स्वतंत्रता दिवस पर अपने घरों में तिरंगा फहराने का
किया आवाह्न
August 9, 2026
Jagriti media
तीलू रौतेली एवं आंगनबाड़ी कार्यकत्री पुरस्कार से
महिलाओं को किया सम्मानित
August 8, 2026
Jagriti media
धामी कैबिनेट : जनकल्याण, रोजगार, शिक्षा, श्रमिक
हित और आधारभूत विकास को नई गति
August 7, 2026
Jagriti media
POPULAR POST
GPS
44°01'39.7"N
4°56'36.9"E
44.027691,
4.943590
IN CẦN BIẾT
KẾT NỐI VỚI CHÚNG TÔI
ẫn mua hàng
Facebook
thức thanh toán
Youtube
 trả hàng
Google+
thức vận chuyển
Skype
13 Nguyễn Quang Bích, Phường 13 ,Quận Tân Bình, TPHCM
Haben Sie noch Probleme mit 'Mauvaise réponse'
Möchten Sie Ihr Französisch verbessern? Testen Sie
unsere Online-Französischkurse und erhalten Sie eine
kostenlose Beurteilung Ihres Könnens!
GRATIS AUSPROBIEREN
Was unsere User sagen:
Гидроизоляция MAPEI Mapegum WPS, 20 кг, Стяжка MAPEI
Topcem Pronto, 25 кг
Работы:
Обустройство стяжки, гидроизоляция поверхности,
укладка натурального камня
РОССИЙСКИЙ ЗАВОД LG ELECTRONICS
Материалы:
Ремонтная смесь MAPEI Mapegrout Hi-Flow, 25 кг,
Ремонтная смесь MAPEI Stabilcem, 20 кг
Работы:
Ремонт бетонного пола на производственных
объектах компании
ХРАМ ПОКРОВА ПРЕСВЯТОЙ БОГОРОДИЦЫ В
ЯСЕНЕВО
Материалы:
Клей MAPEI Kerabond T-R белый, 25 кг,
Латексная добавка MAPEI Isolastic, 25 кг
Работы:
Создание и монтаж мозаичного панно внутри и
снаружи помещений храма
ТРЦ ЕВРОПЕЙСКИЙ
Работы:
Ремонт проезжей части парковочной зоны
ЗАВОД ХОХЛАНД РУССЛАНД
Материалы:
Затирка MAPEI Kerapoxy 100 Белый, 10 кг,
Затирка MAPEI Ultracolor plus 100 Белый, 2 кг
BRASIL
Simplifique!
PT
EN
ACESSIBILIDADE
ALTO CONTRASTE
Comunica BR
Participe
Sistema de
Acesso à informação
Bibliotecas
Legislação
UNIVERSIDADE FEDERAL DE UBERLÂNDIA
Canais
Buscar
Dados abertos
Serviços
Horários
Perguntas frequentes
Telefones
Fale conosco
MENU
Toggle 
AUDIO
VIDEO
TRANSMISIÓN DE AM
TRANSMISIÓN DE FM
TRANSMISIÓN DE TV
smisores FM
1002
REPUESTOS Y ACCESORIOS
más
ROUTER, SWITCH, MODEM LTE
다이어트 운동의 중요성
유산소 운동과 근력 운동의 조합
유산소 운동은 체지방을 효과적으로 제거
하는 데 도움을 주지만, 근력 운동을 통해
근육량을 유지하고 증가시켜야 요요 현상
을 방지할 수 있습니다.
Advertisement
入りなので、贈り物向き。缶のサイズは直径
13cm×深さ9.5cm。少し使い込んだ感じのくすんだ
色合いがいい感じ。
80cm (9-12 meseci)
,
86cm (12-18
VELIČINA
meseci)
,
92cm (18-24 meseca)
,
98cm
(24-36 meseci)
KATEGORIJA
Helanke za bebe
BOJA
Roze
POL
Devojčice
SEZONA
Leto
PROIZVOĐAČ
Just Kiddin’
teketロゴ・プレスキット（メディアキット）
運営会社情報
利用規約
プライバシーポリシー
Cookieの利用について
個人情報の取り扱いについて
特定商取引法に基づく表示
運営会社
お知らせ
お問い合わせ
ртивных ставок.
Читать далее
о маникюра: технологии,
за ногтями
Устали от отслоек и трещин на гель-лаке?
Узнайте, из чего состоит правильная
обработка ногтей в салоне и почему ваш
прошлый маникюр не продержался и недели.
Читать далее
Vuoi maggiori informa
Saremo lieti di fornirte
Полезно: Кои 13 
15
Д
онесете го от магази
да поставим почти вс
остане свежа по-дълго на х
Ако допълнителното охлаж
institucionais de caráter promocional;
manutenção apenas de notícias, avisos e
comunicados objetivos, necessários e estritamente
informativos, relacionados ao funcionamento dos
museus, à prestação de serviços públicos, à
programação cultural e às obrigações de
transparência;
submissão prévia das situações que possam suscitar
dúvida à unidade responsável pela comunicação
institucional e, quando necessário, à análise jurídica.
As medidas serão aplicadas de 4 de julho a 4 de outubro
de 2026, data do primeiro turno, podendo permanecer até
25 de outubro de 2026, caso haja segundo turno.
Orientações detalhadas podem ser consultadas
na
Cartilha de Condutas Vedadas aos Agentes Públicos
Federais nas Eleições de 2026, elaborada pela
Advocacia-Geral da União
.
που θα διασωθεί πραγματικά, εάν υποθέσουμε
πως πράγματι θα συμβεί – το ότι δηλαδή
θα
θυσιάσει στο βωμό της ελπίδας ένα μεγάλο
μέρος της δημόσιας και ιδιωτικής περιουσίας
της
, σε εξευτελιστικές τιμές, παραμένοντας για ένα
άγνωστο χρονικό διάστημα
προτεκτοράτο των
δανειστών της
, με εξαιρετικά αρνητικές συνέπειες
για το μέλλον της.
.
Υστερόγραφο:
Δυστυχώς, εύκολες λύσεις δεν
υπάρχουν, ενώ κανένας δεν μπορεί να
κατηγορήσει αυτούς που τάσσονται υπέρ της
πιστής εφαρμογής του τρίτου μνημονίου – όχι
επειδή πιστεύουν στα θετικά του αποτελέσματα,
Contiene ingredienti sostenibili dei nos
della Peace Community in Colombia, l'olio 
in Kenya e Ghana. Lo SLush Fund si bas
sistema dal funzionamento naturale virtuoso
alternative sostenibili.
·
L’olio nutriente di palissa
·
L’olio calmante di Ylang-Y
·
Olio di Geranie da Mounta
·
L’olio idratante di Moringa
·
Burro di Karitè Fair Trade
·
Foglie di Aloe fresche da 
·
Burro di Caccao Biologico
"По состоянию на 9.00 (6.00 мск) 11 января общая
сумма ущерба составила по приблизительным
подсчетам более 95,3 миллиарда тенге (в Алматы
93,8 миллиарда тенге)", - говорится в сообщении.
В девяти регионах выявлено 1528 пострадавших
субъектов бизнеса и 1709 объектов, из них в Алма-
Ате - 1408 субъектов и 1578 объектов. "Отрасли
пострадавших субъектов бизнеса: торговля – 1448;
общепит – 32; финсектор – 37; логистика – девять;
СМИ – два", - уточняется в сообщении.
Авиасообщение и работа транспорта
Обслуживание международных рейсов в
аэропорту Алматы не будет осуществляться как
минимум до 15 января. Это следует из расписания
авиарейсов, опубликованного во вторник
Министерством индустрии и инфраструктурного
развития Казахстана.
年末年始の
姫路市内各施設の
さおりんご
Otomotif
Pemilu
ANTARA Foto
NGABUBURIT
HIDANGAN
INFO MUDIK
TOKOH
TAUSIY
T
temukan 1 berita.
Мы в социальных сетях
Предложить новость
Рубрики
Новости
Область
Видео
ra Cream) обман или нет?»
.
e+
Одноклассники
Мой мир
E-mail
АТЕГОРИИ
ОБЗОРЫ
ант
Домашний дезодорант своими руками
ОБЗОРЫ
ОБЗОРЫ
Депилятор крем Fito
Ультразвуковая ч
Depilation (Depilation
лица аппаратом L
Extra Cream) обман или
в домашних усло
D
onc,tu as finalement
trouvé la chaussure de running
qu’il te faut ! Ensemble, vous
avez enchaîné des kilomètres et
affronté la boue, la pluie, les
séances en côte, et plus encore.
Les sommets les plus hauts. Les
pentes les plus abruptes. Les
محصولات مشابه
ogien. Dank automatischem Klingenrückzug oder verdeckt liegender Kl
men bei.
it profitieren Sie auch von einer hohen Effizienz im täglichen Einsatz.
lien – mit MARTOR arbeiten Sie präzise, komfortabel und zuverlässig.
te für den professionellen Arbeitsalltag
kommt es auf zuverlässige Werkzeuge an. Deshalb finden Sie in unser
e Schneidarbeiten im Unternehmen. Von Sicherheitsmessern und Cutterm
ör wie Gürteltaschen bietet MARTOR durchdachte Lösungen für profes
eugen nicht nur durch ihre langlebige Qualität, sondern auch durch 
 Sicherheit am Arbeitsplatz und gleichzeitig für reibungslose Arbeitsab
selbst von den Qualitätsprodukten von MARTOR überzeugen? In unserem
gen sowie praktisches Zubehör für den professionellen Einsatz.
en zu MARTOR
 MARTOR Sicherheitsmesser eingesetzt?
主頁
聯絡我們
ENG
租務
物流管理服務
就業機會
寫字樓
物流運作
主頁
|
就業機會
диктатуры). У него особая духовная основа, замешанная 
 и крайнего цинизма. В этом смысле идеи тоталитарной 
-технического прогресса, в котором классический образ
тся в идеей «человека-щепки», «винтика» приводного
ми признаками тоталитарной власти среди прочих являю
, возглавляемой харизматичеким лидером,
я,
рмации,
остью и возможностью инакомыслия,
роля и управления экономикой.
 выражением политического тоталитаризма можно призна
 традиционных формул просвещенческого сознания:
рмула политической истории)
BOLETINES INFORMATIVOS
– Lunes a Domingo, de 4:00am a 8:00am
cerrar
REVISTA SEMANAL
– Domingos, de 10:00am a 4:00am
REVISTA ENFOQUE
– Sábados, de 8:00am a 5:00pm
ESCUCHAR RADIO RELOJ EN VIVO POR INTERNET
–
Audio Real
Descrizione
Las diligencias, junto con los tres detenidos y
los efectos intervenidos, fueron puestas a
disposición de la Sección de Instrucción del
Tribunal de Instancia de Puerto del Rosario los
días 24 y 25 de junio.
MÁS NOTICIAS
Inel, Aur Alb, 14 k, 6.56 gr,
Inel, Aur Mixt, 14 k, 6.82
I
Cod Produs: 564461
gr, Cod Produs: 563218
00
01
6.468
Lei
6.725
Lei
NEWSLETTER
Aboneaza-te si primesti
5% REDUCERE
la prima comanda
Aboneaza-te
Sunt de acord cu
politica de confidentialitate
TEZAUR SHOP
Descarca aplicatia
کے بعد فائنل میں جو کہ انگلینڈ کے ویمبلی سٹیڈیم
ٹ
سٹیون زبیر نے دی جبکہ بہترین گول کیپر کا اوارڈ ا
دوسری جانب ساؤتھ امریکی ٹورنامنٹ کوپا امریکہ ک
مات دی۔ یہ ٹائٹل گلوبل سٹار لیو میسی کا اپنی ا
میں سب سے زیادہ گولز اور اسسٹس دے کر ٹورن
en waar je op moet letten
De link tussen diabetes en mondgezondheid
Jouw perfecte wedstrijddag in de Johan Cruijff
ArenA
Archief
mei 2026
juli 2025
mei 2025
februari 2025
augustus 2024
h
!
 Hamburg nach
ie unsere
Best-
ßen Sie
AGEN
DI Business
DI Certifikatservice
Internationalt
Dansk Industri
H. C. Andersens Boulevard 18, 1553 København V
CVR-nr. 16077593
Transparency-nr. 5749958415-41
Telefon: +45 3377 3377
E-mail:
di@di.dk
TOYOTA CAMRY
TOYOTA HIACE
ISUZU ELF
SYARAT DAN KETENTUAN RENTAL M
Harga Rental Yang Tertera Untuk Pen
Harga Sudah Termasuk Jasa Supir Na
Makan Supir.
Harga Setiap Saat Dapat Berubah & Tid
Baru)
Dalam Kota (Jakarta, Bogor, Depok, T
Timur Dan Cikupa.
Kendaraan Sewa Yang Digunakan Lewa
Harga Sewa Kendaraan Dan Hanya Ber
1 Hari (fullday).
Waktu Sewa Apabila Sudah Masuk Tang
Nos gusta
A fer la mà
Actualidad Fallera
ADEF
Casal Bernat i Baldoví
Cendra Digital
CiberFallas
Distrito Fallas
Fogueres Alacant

▶ WHAT IS BEING ASKED
Only one span is wanted. It runs from the first line of the listing through the line with "thức thanh toán", and each line must match exactly.

▶ REPLY
स्वतंत्रता दिवस पर अपने घरों में तिरंगा फहराने का
किया आवाह्न
August 9, 2026
Jagriti media
तीलू रौतेली एवं आंगनबाड़ी कार्यकत्री पुरस्कार से
महिलाओं को किया सम्मानित
August 8, 2026
Jagriti media
धामी कैबिनेट : जनकल्याण, रोजगार, शिक्षा, श्रमिक
हित और आधारभूत विकास को नई गति
August 7, 2026
Jagriti media
POPULAR POST
GPS
44°01'39.7"N
4°56'36.9"E
44.027691,
4.943590
IN CẦN BIẾT
KẾT NỐI VỚI CHÚNG TÔI
ẫn mua hàng
Facebook
thức thanh toán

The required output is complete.